* Dataset *

-----

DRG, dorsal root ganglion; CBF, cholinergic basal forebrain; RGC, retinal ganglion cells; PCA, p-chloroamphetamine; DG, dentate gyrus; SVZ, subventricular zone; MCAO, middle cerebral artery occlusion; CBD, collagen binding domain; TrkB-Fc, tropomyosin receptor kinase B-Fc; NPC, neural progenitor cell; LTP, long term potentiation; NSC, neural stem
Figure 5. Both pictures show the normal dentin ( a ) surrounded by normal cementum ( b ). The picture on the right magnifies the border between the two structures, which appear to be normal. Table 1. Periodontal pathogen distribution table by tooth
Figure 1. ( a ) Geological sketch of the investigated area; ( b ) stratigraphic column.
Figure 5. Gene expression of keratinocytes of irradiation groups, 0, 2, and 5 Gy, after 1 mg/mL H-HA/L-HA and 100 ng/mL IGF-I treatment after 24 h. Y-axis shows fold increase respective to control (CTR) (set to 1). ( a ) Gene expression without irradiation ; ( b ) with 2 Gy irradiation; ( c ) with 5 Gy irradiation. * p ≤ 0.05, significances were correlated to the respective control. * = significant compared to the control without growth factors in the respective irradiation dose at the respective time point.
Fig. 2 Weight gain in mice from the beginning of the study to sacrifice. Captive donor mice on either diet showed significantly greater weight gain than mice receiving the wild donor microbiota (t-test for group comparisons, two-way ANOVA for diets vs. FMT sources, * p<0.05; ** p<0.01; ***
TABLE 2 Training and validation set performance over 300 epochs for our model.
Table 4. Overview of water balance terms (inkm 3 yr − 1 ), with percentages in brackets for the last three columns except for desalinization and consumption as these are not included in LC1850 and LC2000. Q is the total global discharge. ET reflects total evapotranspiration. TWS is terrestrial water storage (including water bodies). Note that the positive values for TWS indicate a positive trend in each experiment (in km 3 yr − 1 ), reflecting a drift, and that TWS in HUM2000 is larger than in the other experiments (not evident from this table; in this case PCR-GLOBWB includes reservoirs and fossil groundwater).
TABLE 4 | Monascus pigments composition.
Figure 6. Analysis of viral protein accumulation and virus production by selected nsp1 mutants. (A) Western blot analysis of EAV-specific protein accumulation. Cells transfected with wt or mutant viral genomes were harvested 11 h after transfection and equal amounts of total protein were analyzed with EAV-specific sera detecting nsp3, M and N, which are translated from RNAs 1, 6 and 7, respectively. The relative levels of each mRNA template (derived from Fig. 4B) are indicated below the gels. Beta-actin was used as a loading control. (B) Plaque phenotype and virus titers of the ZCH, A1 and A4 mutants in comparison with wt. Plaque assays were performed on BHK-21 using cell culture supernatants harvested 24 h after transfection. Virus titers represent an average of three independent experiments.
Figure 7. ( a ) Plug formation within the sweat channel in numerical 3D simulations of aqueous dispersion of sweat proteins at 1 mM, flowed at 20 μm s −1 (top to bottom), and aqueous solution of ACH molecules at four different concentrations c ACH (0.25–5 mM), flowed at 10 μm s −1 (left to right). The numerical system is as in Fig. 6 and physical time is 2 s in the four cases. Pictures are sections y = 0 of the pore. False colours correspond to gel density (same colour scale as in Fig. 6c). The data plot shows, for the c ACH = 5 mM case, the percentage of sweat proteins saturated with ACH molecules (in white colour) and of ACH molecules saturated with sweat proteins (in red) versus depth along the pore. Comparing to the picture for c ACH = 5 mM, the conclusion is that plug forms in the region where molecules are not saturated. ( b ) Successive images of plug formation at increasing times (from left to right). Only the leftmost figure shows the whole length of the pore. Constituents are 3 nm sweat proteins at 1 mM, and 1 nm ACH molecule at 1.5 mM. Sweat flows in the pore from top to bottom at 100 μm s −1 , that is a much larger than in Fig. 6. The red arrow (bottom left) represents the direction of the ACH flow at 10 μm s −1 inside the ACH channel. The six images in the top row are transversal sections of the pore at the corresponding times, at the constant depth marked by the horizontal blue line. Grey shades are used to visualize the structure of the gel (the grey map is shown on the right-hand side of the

-----

* Exercise goal *
The whole of the data is to be returned with every line intact.

* Response to this task *
DRG, dorsal root ganglion; CBF, cholinergic basal forebrain; RGC, retinal ganglion cells; PCA, p-chloroamphetamine; DG, dentate gyrus; SVZ, subventricular zone; MCAO, middle cerebral artery occlusion; CBD, collagen binding domain; TrkB-Fc, tropomyosin receptor kinase B-Fc; NPC, neural progenitor cell; LTP, long term potentiation; NSC, neural stem
Figure 5. Both pictures show the normal dentin ( a ) surrounded by normal cementum ( b ). The picture on the right magnifies the border between the two structures, which appear to be normal. Table 1. Periodontal pathogen distribution table by tooth
Figure 1. ( a ) Geological sketch of the investigated area; ( b ) stratigraphic column.
Figure 5. Gene expression of keratinocytes of irradiation groups, 0, 2, and 5 Gy, after 1 mg/mL H-HA/L-HA and 100 ng/mL IGF-I treatment after 24 h. Y-axis shows fold increase respective to control (CTR) (set to 1). ( a ) Gene expression without irradiation ; ( b ) with 2 Gy irradiation; ( c ) with 5 Gy irradiation. * p ≤ 0.05, significances were correlated to the respective control. * = significant compared to the control without growth factors in the respective irradiation dose at the respective time point.
Fig. 2 Weight gain in mice from the beginning of the study to sacrifice. Captive donor mice on either diet showed significantly greater weight gain than mice receiving the wild donor microbiota (t-test for group comparisons, two-way ANOVA for diets vs. FMT sources, * p<0.05; ** p<0.01; ***
TABLE 2 Training and validation set performance over 300 epochs for our model.
Table 4. Overview of water balance terms (inkm 3 yr − 1 ), with percentages in brackets for the last three columns except for desalinization and consumption as these are not included in LC1850 and LC2000. Q is the total global discharge. ET reflects total evapotranspiration. TWS is terrestrial water storage (including water bodies). Note that the positive values for TWS indicate a positive trend in each experiment (in km 3 yr − 1 ), reflecting a drift, and that TWS in HUM2000 is larger than in the other experiments (not evident from this table; in this case PCR-GLOBWB includes reservoirs and fossil groundwater).
TABLE 4 | Monascus pigments composition.
Figure 6. Analysis of viral protein accumulation and virus production by selected nsp1 mutants. (A) Western blot analysis of EAV-specific protein accumulation. Cells transfected with wt or mutant viral genomes were harvested 11 h after transfection and equal amounts of total protein were analyzed with EAV-specific sera detecting nsp3, M and N, which are translated from RNAs 1, 6 and 7, respectively. The relative levels of each mRNA template (derived from Fig. 4B) are indicated below the gels. Beta-actin was used as a loading control. (B) Plaque phenotype and virus titers of the ZCH, A1 and A4 mutants in comparison with wt. Plaque assays were performed on BHK-21 using cell culture supernatants harvested 24 h after transfection. Virus titers represent an average of three independent experiments.
Figure 7. ( a ) Plug formation within the sweat channel in numerical 3D simulations of aqueous dispersion of sweat proteins at 1 mM, flowed at 20 μm s −1 (top to bottom), and aqueous solution of ACH molecules at four different concentrations c ACH (0.25–5 mM), flowed at 10 μm s −1 (left to right). The numerical system is as in Fig. 6 and physical time is 2 s in the four cases. Pictures are sections y = 0 of the pore. False colours correspond to gel density (same colour scale as in Fig. 6c). The data plot shows, for the c ACH = 5 mM case, the percentage of sweat proteins saturated with ACH molecules (in white colour) and of ACH molecules saturated with sweat proteins (in red) versus depth along the pore. Comparing to the picture for c ACH = 5 mM, the conclusion is that plug forms in the region where molecules are not saturated. ( b ) Successive images of plug formation at increasing times (from left to right). Only the leftmost figure shows the whole length of the pore. Constituents are 3 nm sweat proteins at 1 mM, and 1 nm ACH molecule at 1.5 mM. Sweat flows in the pore from top to bottom at 100 μm s −1 , that is a much larger than in Fig. 6. The red arrow (bottom left) represents the direction of the ACH flow at 10 μm s −1 inside the ACH channel. The six images in the top row are transversal sections of the pore at the corresponding times, at the constant depth marked by the horizontal blue line. Grey shades are used to visualize the structure of the gel (the grey map is shown on the right-hand side of the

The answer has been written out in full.